Don't be ridiculous, the rendering engine is much more complex and many more lines of code than the GUI features. And browsers have had bookmarks, tabs, and password managers for a decade now.
More importantly, the rendering engine is what matters to the "open web", if you care about that. If there's only one rendering engine which "everyone" uses, then websites are designed to the bugs and quirks of that engine, then that engine need not fix any bugs, then those bugs become the de-facto standard. Then users can't use the web from the platform or browser UI of their choice if the only web rendering engine of note doesn't support it.
The engines of a 747 are much more complex and designing them takes many more man-hours of engineering than does designing comfortable and spacious seats.
But assuming the engines don't fail to perform correctly, which one do you think 99.9% of passengers care more about?

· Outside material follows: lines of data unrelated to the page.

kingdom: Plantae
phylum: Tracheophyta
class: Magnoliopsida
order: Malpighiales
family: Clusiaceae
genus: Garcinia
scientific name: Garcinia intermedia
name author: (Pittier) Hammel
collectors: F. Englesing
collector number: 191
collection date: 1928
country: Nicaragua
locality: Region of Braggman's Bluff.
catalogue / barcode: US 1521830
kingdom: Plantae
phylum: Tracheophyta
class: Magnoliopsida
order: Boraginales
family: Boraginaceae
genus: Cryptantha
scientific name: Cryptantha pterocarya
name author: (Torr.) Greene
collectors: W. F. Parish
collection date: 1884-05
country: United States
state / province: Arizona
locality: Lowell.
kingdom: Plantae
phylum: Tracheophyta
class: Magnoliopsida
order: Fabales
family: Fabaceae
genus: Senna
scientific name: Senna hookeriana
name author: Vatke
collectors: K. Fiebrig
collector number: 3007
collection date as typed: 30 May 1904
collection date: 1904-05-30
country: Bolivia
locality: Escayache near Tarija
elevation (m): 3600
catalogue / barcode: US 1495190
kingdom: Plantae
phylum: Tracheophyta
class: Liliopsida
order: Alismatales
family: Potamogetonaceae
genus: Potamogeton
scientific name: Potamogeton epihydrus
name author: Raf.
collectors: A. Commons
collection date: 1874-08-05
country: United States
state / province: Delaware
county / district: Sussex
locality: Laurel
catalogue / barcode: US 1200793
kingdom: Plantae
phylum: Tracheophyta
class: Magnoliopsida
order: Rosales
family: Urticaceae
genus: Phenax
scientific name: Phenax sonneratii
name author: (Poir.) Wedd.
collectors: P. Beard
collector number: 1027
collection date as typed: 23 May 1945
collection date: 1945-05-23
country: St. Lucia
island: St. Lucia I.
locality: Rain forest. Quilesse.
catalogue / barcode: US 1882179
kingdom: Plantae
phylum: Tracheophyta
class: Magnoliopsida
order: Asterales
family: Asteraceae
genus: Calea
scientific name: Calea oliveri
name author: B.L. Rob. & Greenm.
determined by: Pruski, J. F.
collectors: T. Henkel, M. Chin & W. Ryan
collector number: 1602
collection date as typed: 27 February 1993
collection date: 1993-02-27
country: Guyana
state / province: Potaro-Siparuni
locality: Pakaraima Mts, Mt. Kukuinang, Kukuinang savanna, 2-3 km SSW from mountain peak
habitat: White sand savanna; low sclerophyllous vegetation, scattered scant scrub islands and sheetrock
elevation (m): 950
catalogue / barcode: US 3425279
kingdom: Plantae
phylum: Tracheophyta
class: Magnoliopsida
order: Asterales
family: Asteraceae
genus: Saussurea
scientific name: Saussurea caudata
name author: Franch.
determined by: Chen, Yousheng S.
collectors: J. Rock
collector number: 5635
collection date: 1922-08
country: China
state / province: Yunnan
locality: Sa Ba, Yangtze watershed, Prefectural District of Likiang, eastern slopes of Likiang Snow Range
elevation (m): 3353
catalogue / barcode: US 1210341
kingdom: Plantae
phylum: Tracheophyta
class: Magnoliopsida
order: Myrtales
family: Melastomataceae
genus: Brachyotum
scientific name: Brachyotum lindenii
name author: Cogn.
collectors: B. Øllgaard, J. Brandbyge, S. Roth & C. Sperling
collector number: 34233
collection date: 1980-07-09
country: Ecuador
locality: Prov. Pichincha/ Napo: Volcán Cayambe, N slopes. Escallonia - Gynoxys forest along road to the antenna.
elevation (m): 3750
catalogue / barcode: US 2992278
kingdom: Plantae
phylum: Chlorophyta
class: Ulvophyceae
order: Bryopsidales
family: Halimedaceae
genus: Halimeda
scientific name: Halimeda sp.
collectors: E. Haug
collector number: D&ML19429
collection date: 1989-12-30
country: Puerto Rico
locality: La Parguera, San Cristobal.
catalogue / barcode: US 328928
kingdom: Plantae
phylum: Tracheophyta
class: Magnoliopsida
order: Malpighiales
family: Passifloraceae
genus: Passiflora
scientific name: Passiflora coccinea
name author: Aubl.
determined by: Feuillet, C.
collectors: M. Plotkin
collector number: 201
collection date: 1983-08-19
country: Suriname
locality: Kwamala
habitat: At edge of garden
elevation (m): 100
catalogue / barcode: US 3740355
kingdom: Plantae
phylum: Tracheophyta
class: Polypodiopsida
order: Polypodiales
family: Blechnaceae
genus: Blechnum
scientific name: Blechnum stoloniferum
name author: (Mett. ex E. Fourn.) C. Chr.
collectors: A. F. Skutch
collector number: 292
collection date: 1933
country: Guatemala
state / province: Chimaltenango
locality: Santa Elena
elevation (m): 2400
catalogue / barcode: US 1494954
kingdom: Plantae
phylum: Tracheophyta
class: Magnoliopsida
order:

Engines aren't just "correct" or "incorrect", they perform differently. Users switched to Chrome from IE because Chrome was well marketed on a website they already used (google) and was way, way faster than IE. Many also switched on OS X because it was a bit faster, more feature-full, and marketed/perceived as way faster. It wasn't because they loved the Chrome UI.
I still regularly have to help "common people" find everything but the new-tab button in Chrome (and every browser).
Finally, it's clear that UI/UX designers always say they're making software "more intuitive" and "a joy to use" but no one (except grumpy engineers like me...) know what to click or where stuff is hidden anyway. It's all just UI churn, around in circles. Show feature prominently because users don't know how to find it, then hide it because the UI is too cluttered. Repeat.
EDIT: and all that's not the main point, sorry ... anyway, the "mass market" or "common" user's ignorance doesn't change the importance of the engine to the "open web". And don't forget how Firefox started, with only particularly savvy users caring to install it.
I agree -- I would totally fly on a plane with uncomfortable seats but an engine that would get me from Tokyo to Seattle 40% faster.
And I am not saying the renderer doesn't matter. My contention is just that the featureset and the UI probably matters more today, for most people. Historically, that wasn't true. (I consider switching from IE "historical". I don't know anybody who uses MSIE today, except for one-off reason like accessing some legacy banking system.)
In my humble understanding Firefox is just a Safari skin, crippled by the lack of JIT.